Yang jelas, tiga-tiganya kini masih terus berkembang. Armada kapal mereka masih terus bertambah. Tanto sendiri dalam perjalanannya ke Hongkong kali ini harus mengajak banyak anak buah. Mengapa? Tanto baru saja membeli kapal tambahan. Anak buahnya itulah yang akan membawa kapal tersebut menuju Pelabuhan Tanjung Perak, Surabaya. Itu adalah kapalnya yang ke-39. Dalam enam bulan terakhir ini saja, Tanto sudah menambah 12 kapal di jajaran armadanya.

“Ini perusahaan jasa. Kami harus terus-menerus meningkatkan servis.
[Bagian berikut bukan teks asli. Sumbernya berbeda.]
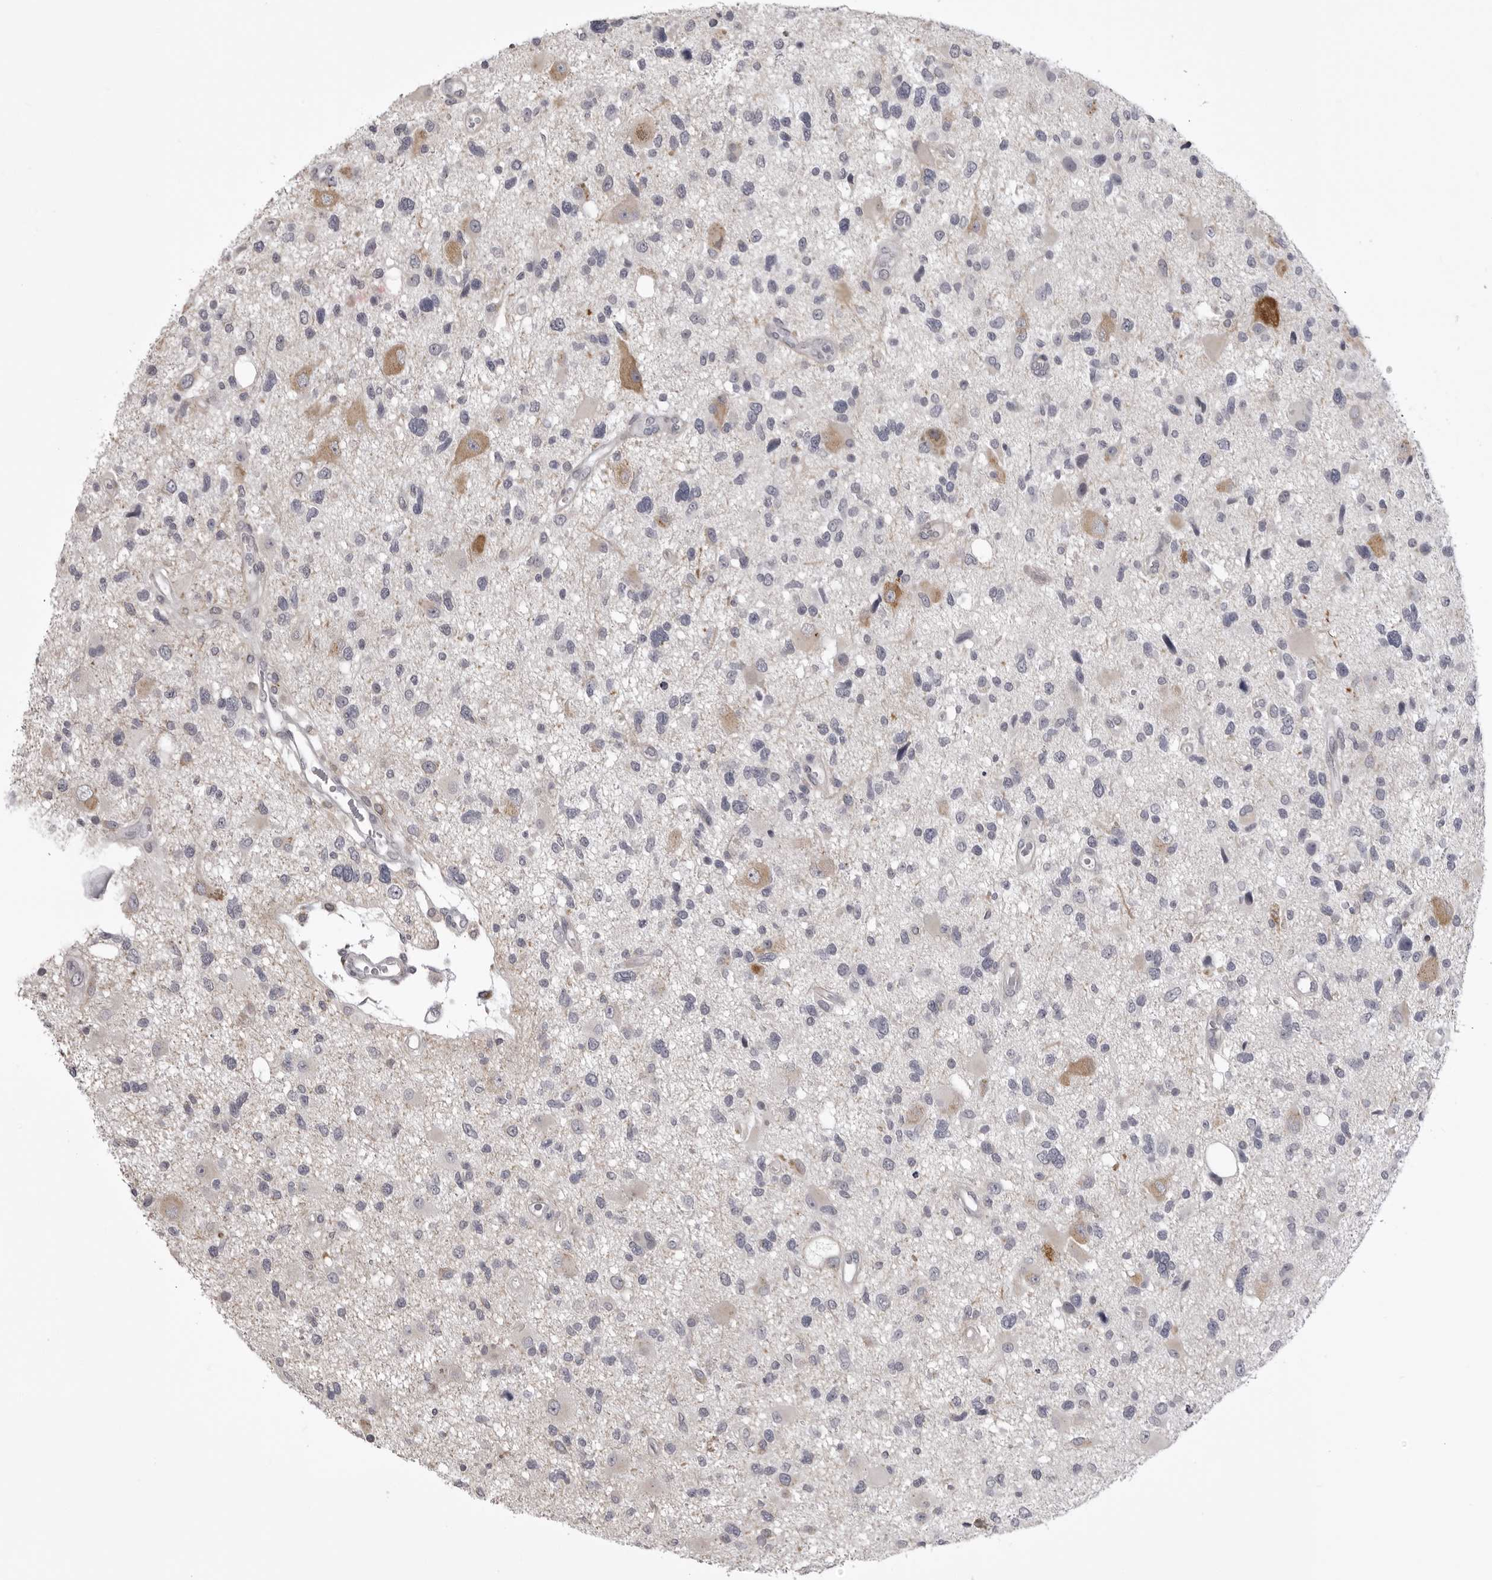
{"staining": {"intensity": "negative", "quantity": "none", "location": "none"}, "tissue": "glioma", "cell_type": "Tumor cells", "image_type": "cancer", "snomed": [{"axis": "morphology", "description": "Glioma, malignant, High grade"}, {"axis": "topography", "description": "Brain"}], "caption": "Tumor cells are negative for brown protein staining in high-grade glioma (malignant). (DAB (3,3'-diaminobenzidine) immunohistochemistry with hematoxylin counter stain).", "gene": "NCEH1", "patient": {"sex": "male", "age": 33}}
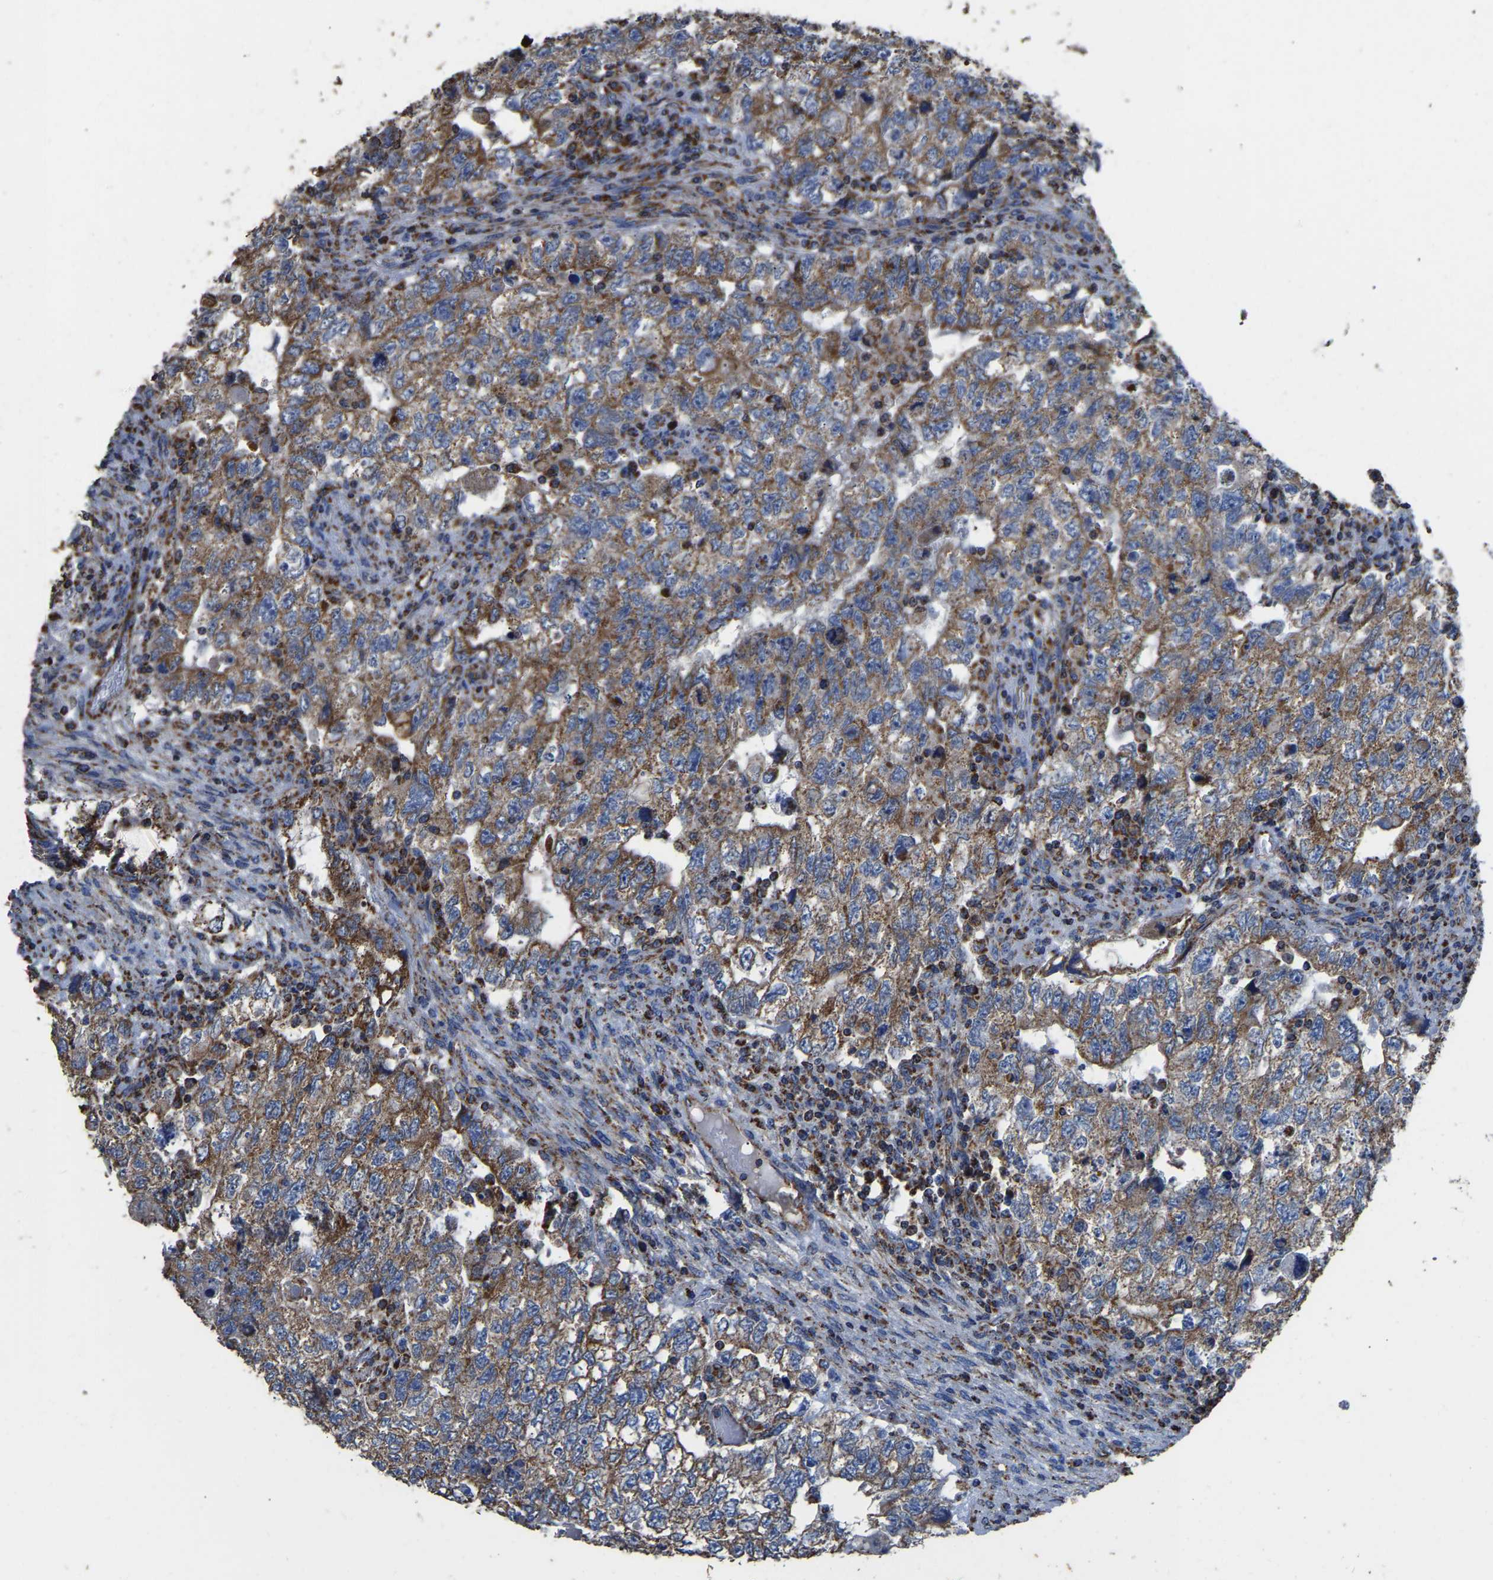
{"staining": {"intensity": "moderate", "quantity": ">75%", "location": "cytoplasmic/membranous"}, "tissue": "testis cancer", "cell_type": "Tumor cells", "image_type": "cancer", "snomed": [{"axis": "morphology", "description": "Carcinoma, Embryonal, NOS"}, {"axis": "topography", "description": "Testis"}], "caption": "The immunohistochemical stain highlights moderate cytoplasmic/membranous expression in tumor cells of testis cancer tissue.", "gene": "ETFA", "patient": {"sex": "male", "age": 36}}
Antara lain dengan harus terus menambah kapal,” ujar Tanto, merendah. Kapal-kapal yang lama, di samping sudah mulai tua, juga tidak bisa mencukupi keinginan pelanggan yang terus meningkat. Pelanggan menginginkan Tanto Line punya kian banyak tujuan. Itu berarti diperlukan kian banyak kapal.

Herman Hartanto membangun Tanto Line atas usahanya sendiri. Sejak remaja, dia sudah memisahkan diri dari orang tuanya di Medan. “Umur 16 tahun kami bersama empat teman sebaya pergi ke Jakarta,” kisah Herman, mengenang masa kecilnya. Waktu itu dia tidak tahu Jakarta itu seperti apa. Tapi, sebagai remaja yang senang sepak bola, dia ingin melihat Asian Games di Jakarta. Itu berarti tahun 1962. Dia naik kapal Ambolombo yang kebetulan singgah di Medan dalam perjalanannya dari Jeddah ke Jakarta mengangkut jamaah haji.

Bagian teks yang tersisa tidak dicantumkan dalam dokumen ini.